Pour faciliter les échanges entre les citoyens de l’Union Européenne, Bruxelles souhaite favoriser l’interopérabilité entre les différents systèmes européens d’identification et de signature électroniques.

Afin d’harmoniser et de simplifier les échanges entre les Etats membres, la Commission européenne a décidé de mettre en place l’interopérabilité des systèmes nationaux d’identifications électroniques.

Le but étant de permettre aux citoyens européens de garantir la sécurité des transactions électroniques transnationales dans l’Union Européenne et de favoriser, pour les particuliers et les entreprises, l’usage des services publics en ligne.

Principal avantage, en plus de la sécurisation des échanges : mettre en place un statut juridique unique, garantissant, dans toute l’Europe, la validité des signatures électroniques, au même titre que celles apposées sur des documents papier.

Les pays membre sont également libres d’adhérer à ce système interopérable. Ainsi, les Etats disposant d’un système national d’identification électronique peut choisir – ou non- d’interagir avec le système européen.

Neelie Kroes, la vice-président de la Commission européenne et responsable de l’Agenda Numérique pour l’UE, souhaite ainsi la mise en place d’un règlement qui “permettra d’éviter un morcellement de l’internet et des services publics en ligne suivant les frontières des pays et facilitera la tâche de millions d’entreprises et de particuliers encore plus nombreux ».

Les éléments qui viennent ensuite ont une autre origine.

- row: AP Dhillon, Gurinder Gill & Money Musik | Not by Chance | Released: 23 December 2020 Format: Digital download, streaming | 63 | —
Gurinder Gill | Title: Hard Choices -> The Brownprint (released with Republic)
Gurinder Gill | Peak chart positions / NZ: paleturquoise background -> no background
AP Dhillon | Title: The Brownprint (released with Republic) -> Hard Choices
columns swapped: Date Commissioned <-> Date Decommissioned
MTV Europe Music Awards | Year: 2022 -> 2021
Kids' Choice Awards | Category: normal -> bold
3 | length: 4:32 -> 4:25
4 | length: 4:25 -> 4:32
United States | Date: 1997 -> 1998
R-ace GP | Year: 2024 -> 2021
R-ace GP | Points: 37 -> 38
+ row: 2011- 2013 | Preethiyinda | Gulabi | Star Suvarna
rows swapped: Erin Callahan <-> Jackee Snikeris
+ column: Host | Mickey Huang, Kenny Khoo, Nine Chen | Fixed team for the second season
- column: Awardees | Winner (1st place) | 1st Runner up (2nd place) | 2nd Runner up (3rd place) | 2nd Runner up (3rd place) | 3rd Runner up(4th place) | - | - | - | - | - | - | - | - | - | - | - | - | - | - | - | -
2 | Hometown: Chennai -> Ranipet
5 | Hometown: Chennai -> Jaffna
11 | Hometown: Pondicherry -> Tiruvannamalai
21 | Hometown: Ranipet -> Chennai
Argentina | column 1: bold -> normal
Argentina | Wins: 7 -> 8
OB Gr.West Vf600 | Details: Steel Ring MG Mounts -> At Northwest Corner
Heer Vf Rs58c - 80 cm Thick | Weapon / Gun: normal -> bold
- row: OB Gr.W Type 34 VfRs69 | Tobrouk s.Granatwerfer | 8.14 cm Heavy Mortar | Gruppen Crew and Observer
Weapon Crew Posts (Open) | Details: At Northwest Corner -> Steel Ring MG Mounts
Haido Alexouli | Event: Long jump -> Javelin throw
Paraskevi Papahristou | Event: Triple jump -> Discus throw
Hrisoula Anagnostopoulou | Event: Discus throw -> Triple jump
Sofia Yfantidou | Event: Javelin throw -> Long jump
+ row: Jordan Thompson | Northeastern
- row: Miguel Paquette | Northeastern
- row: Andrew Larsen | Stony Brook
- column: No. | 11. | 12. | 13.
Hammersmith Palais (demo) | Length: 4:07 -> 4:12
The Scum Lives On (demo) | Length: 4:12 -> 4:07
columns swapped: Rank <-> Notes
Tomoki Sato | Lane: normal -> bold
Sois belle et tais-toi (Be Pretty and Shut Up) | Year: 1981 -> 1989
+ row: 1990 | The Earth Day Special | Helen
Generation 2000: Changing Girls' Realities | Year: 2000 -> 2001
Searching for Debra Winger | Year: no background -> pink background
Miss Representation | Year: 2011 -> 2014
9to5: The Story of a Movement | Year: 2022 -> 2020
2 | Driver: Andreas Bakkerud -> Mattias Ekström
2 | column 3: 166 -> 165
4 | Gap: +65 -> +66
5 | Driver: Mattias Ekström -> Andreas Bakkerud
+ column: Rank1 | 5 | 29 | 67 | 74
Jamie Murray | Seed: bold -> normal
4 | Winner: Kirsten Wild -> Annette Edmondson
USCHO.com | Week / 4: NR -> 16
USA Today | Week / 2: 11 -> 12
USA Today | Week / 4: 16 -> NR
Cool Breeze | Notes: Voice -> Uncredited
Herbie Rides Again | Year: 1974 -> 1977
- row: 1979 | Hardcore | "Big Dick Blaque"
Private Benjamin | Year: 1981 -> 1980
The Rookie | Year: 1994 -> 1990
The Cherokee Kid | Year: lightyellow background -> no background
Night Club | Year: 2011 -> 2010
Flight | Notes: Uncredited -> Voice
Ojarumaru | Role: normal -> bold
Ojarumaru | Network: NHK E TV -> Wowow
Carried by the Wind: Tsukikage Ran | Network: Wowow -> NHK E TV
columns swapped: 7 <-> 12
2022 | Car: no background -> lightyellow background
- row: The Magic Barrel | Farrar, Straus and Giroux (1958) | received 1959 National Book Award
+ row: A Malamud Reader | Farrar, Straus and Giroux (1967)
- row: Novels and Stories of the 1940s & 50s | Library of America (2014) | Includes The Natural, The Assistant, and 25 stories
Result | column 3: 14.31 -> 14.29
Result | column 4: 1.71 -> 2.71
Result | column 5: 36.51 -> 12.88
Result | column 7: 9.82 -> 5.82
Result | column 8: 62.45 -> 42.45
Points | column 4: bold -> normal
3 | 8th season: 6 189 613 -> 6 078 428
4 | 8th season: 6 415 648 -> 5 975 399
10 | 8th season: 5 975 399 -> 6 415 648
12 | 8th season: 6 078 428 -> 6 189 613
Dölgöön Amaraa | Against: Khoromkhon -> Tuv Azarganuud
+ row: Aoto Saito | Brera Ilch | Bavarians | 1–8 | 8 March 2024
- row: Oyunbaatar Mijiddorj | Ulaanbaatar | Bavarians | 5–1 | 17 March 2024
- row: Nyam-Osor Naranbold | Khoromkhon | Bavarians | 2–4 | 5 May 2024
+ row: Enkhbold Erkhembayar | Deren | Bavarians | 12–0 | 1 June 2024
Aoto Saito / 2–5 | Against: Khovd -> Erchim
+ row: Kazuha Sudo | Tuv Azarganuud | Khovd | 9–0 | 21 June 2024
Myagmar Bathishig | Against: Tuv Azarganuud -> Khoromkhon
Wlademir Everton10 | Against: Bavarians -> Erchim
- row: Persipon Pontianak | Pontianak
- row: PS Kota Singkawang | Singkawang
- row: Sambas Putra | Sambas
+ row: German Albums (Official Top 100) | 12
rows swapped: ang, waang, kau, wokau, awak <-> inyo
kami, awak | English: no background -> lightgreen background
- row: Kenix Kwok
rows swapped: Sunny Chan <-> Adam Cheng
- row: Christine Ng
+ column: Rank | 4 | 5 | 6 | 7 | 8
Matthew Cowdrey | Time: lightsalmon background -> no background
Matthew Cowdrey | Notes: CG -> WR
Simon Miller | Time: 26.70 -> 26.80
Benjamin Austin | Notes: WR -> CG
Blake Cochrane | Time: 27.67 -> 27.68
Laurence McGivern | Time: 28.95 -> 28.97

Parmi les bénéficiaires de l’harmonisation des systèmes de signature et d’identification électroniques à l’échelle européenne, citons par exemple les étudiants, qui pourront directement s’inscrire en ligne à une université hors de leur pays, les personnes qui doivent accomplir en ligne bons nombres de démarches pour s’installer dans un autre pays européen ou les Européens, qui pourront accéder dans toute l’UE à leurs dossier médical en ligne (DMP –Dossier Médical Personnel en France, par exemple) et en autoriser leur consultation par un médecin.

Cette interopérabilité pourrait aussi être un précieux atout pour les entreprises, qui pourront candidater en ligne pour des marchés publics dans l’UE.

Elles pourront également signer, dater et cacheter leurs offres par signature électronique et les envoyer par e-mail.